• **PROVIDED PASSAGE**:
§ §
Package 'dwc.wells' reference manual

Title:	A Package for Condition Predictions for Drinking Water Wells
Description:	This package allows to predict the condition of a drinking water well based on ML models. The models are trained with results from pump tests and a large set of input variables e.g. the well material, the age and the number of regenerations.
Authors:	Mathias Riechel [aut] , Michael Rustler [aut, cre] , DWC [fnd], Kompetenzzentrum Wasser Berlin gGmbH (KWB) [cph]
Maintainer:	Michael Rustler <[email protected]>
License:	MIT + file LICENSE
Version:	0.2.0
Built:	2025-02-26 04:17:12 UTC
Source:	https://github.com/KWB-R/dwc.wells

Title

Description

Title

Usage

chi2.CramersV.test(data)
chi2.CramersV.test(data)

Arguments

data

data frame on which to perform Chi-2-test

Transfer Qs_rel into binary factor with low and high specific capacity

Description

Transfer Qs_rel into binary factor with low and high specific capacity

Usage

classify_Qs(x, split_point = 80, class_names = c("low", "high"))
classify_Qs(x, split_point = 80, class_names = c("low", "high"))

Arguments

`x`	vector of Qs_rel values
`split_point`	threshold for classifying numeric Qs_rel values, default: 80
`class_names`	class names, default: c("low", "high")

Combined Pumptest and Q Monitoring Dataset

Description

Combined Pumptest and Q Monitoring Dataset

Usage

combine_pump_test_and_Q_monitoring_data(
  df_pump_tests_tidy,
  df_Q_monitoring,
  pump_test_vars
)
combine_pump_test_and_Q_monitoring_data(
  df_pump_tests_tidy,
  df_Q_monitoring,
  pump_test_vars
)

Arguments

`df_pump_tests_tidy`	df_pump_tests_tidy
`df_Q_monitoring`	df_Q_monitoring
`pump_test_vars`	default: `get_pump_test_vars`

Value

combined pumptest and Q monitoring dataset

plots Qs_rel vs. input variable as box plot (categorical input variable) or scatterplot (numerical input variable)

Description

plots Qs_rel vs. input variable as box plot (categorical input variable) or scatterplot (numerical input variable)

Usage

correlation_plot(df, x, y = "Qs_rel", title = gsub("_", " ", x))
correlation_plot(df, x, y = "Qs_rel", title = gsub("_", " ", x))

Arguments

`df`	data frame
`x`	column name of x variable"
`y`	column name of y variable (default Qs_rel")
`title`	plot title

Get Path to File in This Package

Description

Get Path to File in This Package

Usage

extdata_file(...)
extdata_file(...)

Arguments

...

parts of path passed to system.file

Fill up NA values with median of lookup table

Description

Fill up NA values with median of lookup table

Usage

fill_up_na_with_median_from_lookup(df, df_lookup, matching_id = "well_id")
fill_up_na_with_median_from_lookup(df, df_lookup, matching_id = "well_id")
§ §
• **TASKS TO CARRY OUT**:
(1) From the listing, return the lines starting with the line that contains "GRAND SUITE" and going on through the last line of the listing, both ends included. Leave out the picture markers.
(2) Pick up the dwc.wells reference manual where it stops and keep writing it.

• **SUPPLIED ENTRIES**:
§ §
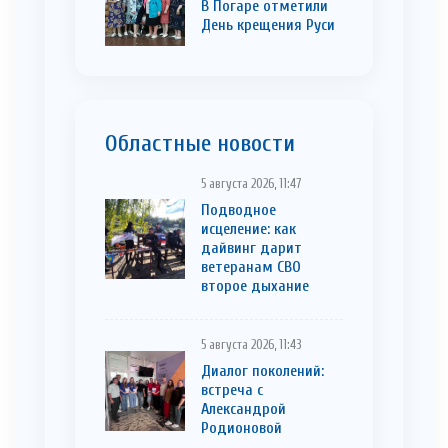
В Погаре отметили
День крещения Руси
Областные новости
5 августа 2026, 11:47
Подводное
исцеление: как
дайвинг дарит
ветеранам СВО
второе дыхание
5 августа 2026, 11:43
Диалог поколений:
встреча с
Александрой
Родионовой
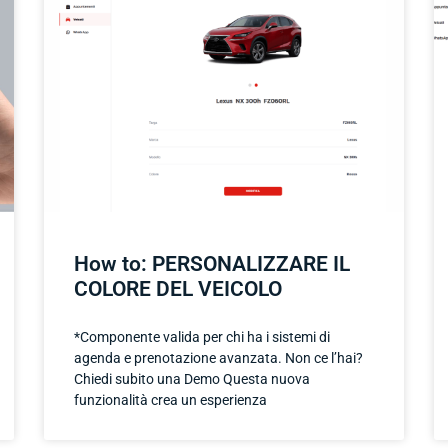
How to: PERSONALIZZARE IL
COLORE DEL VEICOLO
*Componente valida per chi ha i sistemi di
agenda e prenotazione avanzata. Non ce l’hai?
Chiedi subito una Demo Questa nuova
funzionalità crea un esperienza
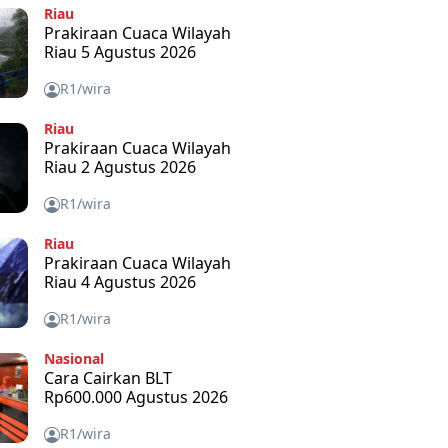
Riau
Prakiraan Cuaca Wilayah
Riau 5 Agustus 2026
R1/wira
Riau
Prakiraan Cuaca Wilayah
Riau 2 Agustus 2026
R1/wira
Riau
Prakiraan Cuaca Wilayah
Riau 4 Agustus 2026
R1/wira
Nasional
Cara Cairkan BLT
Rp600.000 Agustus 2026
R1/wira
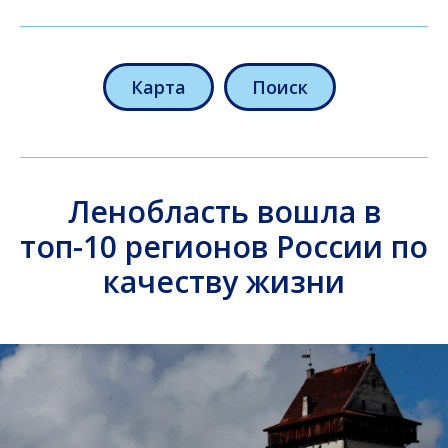
Карта
Поиск
Ленобласть вошла в
топ-10 регионов России по
качеству жизни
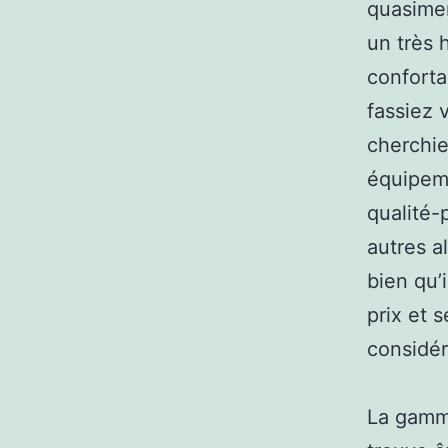
quasimen
un très 
conforta
fassiez 
cherchi
équipeme
qualité-
autres a
bien qu’
prix et 
considér
La gamme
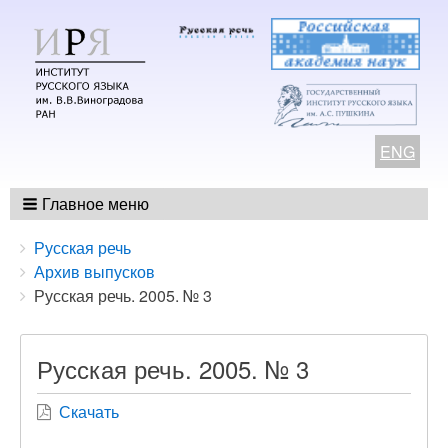
ENG
Главное меню
Breadcrumbs
You
Русская речь
are
Архив выпусков
here:
Русская речь. 2005. № 3
Русская речь. 2005. № 3
Скачать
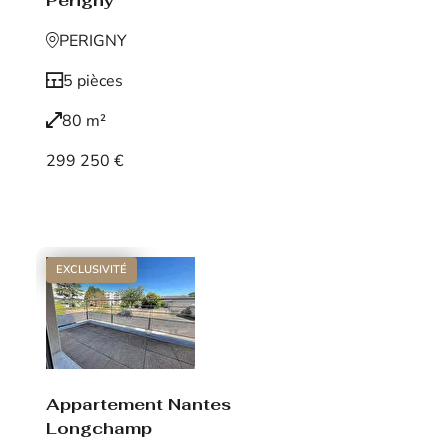
Périgny
PERIGNY
5 pièces
80 m²
299 250 €
Voir le bien
EXCLUSIVITÉ
Appartement Nantes
Longchamp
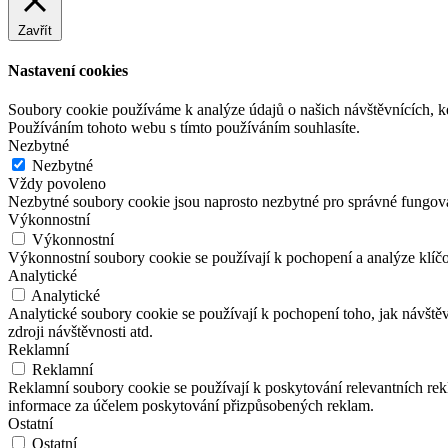
Zavřít
Nastavení cookies
Soubory cookie používáme k analýze údajů o našich návštěvnících, k
Používáním tohoto webu s tímto používáním souhlasíte.
Nezbytné
Nezbytné
Vždy povoleno
Nezbytné soubory cookie jsou naprosto nezbytné pro správné fungov
Výkonnostní
Výkonnostní
Výkonnostní soubory cookie se používají k pochopení a analýze klíč
Analytické
Analytické
Analytické soubory cookie se používají k pochopení toho, jak návště
zdroji návštěvnosti atd.
Reklamní
Reklamní
Reklamní soubory cookie se používají k poskytování relevantních r
informace za účelem poskytování přizpůsobených reklam.
Ostatní
Ostatní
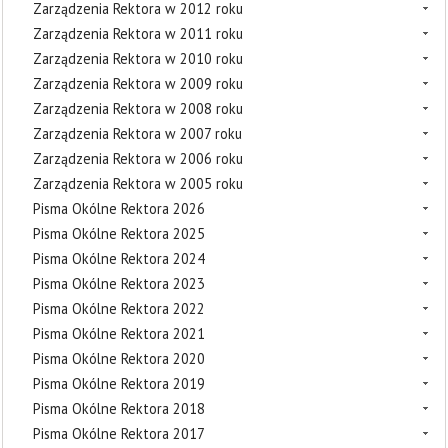
Zarządzenia Rektora w 2012 roku
Zarządzenia Rektora w 2011 roku
Zarządzenia Rektora w 2010 roku
Zarządzenia Rektora w 2009 roku
Zarządzenia Rektora w 2008 roku
Zarządzenia Rektora w 2007 roku
Zarządzenia Rektora w 2006 roku
Zarządzenia Rektora w 2005 roku
Pisma Okólne Rektora 2026
Pisma Okólne Rektora 2025
Pisma Okólne Rektora 2024
Pisma Okólne Rektora 2023
Pisma Okólne Rektora 2022
Pisma Okólne Rektora 2021
Pisma Okólne Rektora 2020
Pisma Okólne Rektora 2019
Pisma Okólne Rektora 2018
Pisma Okólne Rektora 2017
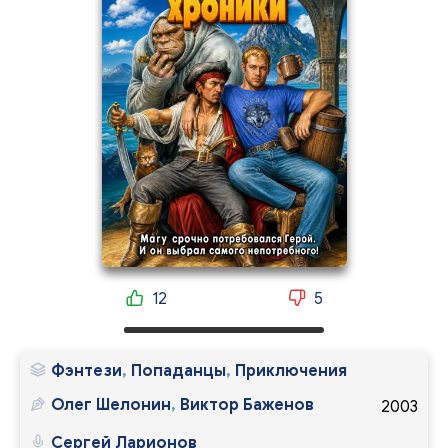
12
5
Фэнтези
,
Попаданцы
,
Приключения
Олег Шелонин
,
Виктор Баженов
2003
Сергей Ларионов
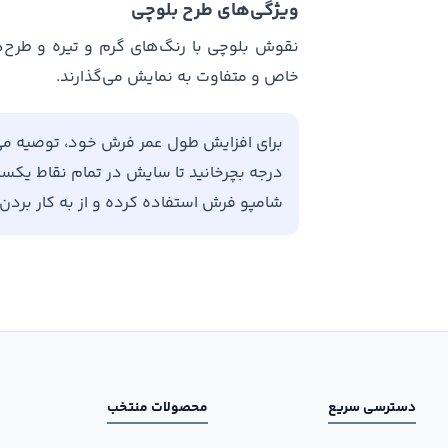
ویژگی‌های طرح بلوچی
نقوش بلوچی با رنگ‌های گرم و تیره و طرح‌
خاص و متفاوت به نمایش می‌گذارند.
درجه بچرخانید تا سایش در تمام نقاط یکسان 
شامپو فرش استفاده کرده و از به کار برد
دسترسی سریع
محصولات منتخب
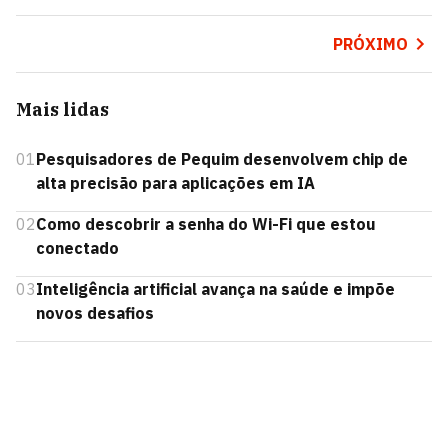
PRÓXIMO
Mais lidas
01
Pesquisadores de Pequim desenvolvem chip de
alta precisão para aplicações em IA
02
Como descobrir a senha do Wi-Fi que estou
conectado
03
Inteligência artificial avança na saúde e impõe
novos desafios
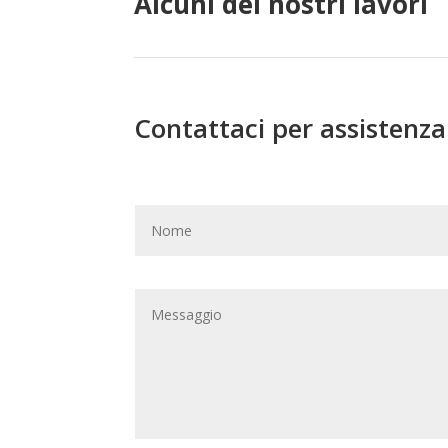
Alcuni dei nostri lavori
Contattaci per assistenz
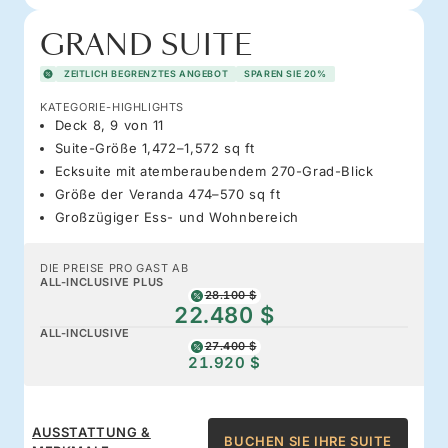
GRAND SUITE
ZEITLICH BEGRENZTES ANGEBOT
SPAREN SIE 20%
KATEGORIE-HIGHLIGHTS
Deck 8, 9 von 11
Suite-Größe 1,472–1,572 sq ft
Ecksuite mit atemberaubendem 270-Grad-Blick
Größe der Veranda 474–570 sq ft
Großzügiger Ess- und Wohnbereich
DIE PREISE PRO GAST AB
ALL-INCLUSIVE PLUS
28.100 $
22.480 $
ALL-INCLUSIVE
27.400 $
21.920 $
AUSSTATTUNG &
BUCHEN SIE IHRE SUITE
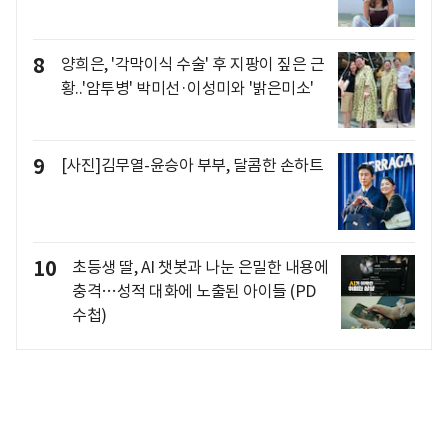
8
양희은, '각막이식 수술' 후 지팡이 짚은 근
황..'암투병' 박미선·이성미와 '밝은미소'
9
[사진]김무열-윤승아 부부, 달콤한 손하트
10
초등생 딸, AI 챗봇과 나눈 은밀한 내용에
충격…성적 대화에 노출된 아이들 (PD
수첩)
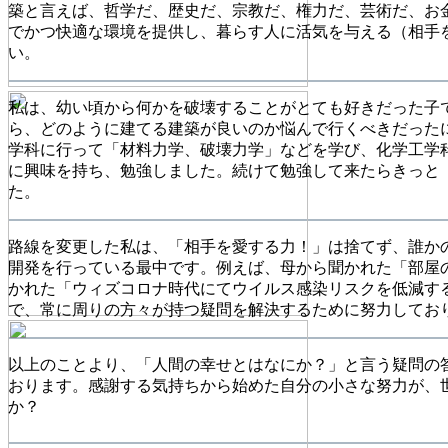
築と言えば、哲学だ、歴史だ、宗教だ、権力だ、芸術だ、お
でかつ快適な環境を提供し、暮らす人に活気を与える（相手
い。
私は、幼い頃から何かを破壊することがとても好きだった子
ら、どのように建てる建築が良いのか悩んで行くべきだった
学科に行って「材料力学、破壊力学」などを学び、化学工学
に興味を持ち、勉強しました。続けて勉強して来たらきっと
た。
路線を変更した私は、「相手を愛する力！」は捨てず、誰か
開発を行っている最中です。例えば、母から聞かれた「部屋
かれた「ウィズコロナ時代にてウイルス感染リスクを低減す
で、常に周りの方々が持つ疑問を解決するために努力してお
以上のことより、「人間の幸せとはなにか？」と言う疑問の
おります。感謝する気持ちから始めた自分の小さな努力が、
か？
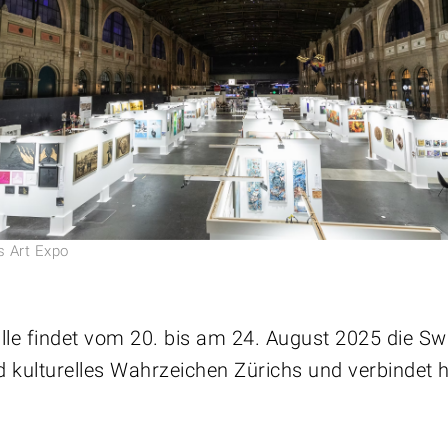
 Art Expo
 findet vom 20. bis am 24. August 2025 die Swiss 
 kulturelles Wahrzeichen Zürichs und verbindet 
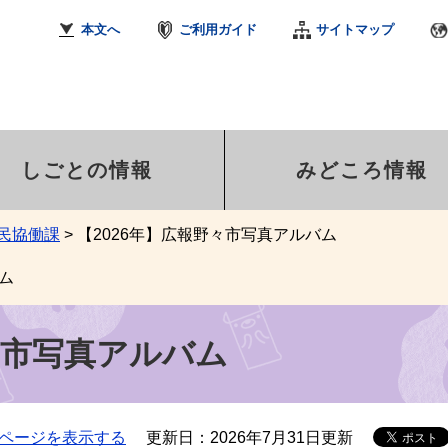
本文へ
ご利用ガイド
サイトマップ
しごとの情報
みどころ情報
民協働課
>
【2026年】広報野々市写真アルバム
ム
々市写真アルバム
ページを表示する
更新日：2026年7月31日更新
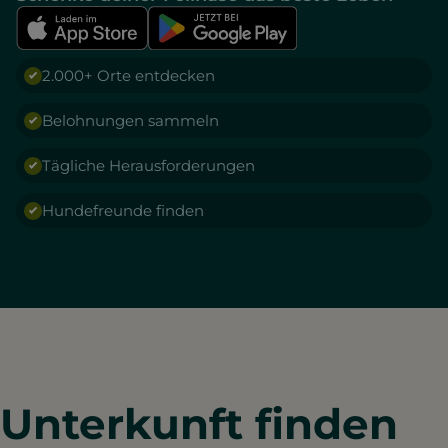
2.000+ Orte entdecken
Belohnungen sammeln
Tägliche Herausforderungen
Hundefreunde finden
Unterkunft finden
§ §
• **ANSWERS PER TASK**:
(1)
GRAND SUITE
ZEITLICH BEGRENZTES ANGEBOT
SPAREN SIE 20%
KATEGORIE-HIGHLIGHTS
Deck 8, 9 von 11
Suite-Größe 1,472–1,572 sq ft
Ecksuite mit atemberaubendem 270-Grad-Blick
Größe der Veranda 474–570 sq ft
Großzügiger Ess- und Wohnbereich
DIE PREISE PRO GAST AB
ALL-INCLUSIVE PLUS
28.100 $
22.480 $
ALL-INCLUSIVE
27.400 $
21.920 $
AUSSTATTUNG &
BUCHEN SIE IHRE SUITE
8
양희은, '각막이식 수술' 후 지팡이 짚은 근
황..'암투병' 박미선·이성미와 '밝은미소'
9
[사진]김무열-윤승아 부부, 달콤한 손하트
10
초등생 딸, AI 챗봇과 나눈 은밀한 내용에
충격…성적 대화에 노출된 아이들 (PD
수첩)
築と言えば、哲学だ、歴史だ、宗教だ、権力だ、芸術だ、お
でかつ快適な環境を提供し、暮らす人に活気を与える（相手
い。
私は、幼い頃から何かを破壊することがとても好きだった子
ら、どのように建てる建築が良いのか悩んで行くべきだった
学科に行って「材料力学、破壊力学」などを学び、化学工学
に興味を持ち、勉強しました。続けて勉強して来たらきっと
た。
路線を変更した私は、「相手を愛する力！」は捨てず、誰か
開発を行っている最中です。例えば、母から聞かれた「部屋
かれた「ウィズコロナ時代にてウイルス感染リスクを低減す
で、常に周りの方々が持つ疑問を解決するために努力してお
以上のことより、「人間の幸せとはなにか？」と言う疑問の
おります。感謝する気持ちから始めた自分の小さな努力が、
か？
 Art Expo
 findet vom 20. bis am 24. August 2025 die Swiss 
 kulturelles Wahrzeichen Zürichs und verbindet 
本文へ
ご利用ガイド
サイトマップ
しごとの情報
みどころ情報
民協働課
>
【2026年】広報野々市写真アルバム
ム
々市写真アルバム
ページを表示する
更新日：2026年7月31日更新
2.000+ Orte entdecken
Belohnungen sammeln
Tägliche Herausforderungen
Hundefreunde finden
Unterkunft finden

(2)
Arguments

`df`	data frame with NA values
`df_lookup`	data frame to calculate median values
`matching_id`	column with ids for which median should be calculated

calculate absolute and relative frequencies of categorical varables

Description

calculate absolute and relative frequencies of categorical varables

Usage

frequency_table(x, perc_digits = 1, sort_freq = FALSE)
frequency_table(x, perc_digits = 1, sort_freq = FALSE)

Arguments

`x`	vector with categorical variable
`perc_digits`	number of decimal digits for percentages, default = 1
`sort_freq`	sort according to frequency counts, logical, default: TRUE

Get Default Pump Test Variables

Description

Get Default Pump Test Variables

Usage

get_pump_test_vars()
get_pump_test_vars()

Value

vector with column names of pump test variables

Examples

get_pump_test_vars()
get_pump_test_vars()

Get W_static measurement data from Neubaupumpversuche, Kurzpumpversuche and other sources

Description

Get W_static measurement data from Neubaupumpversuche, Kurzpumpversuche and other sources

Usage

get_W_static_data(path, renamings, df_wells)
get_W_static_data(path, renamings, df_wells)

Arguments

`path`	path to static water level data (csv-file)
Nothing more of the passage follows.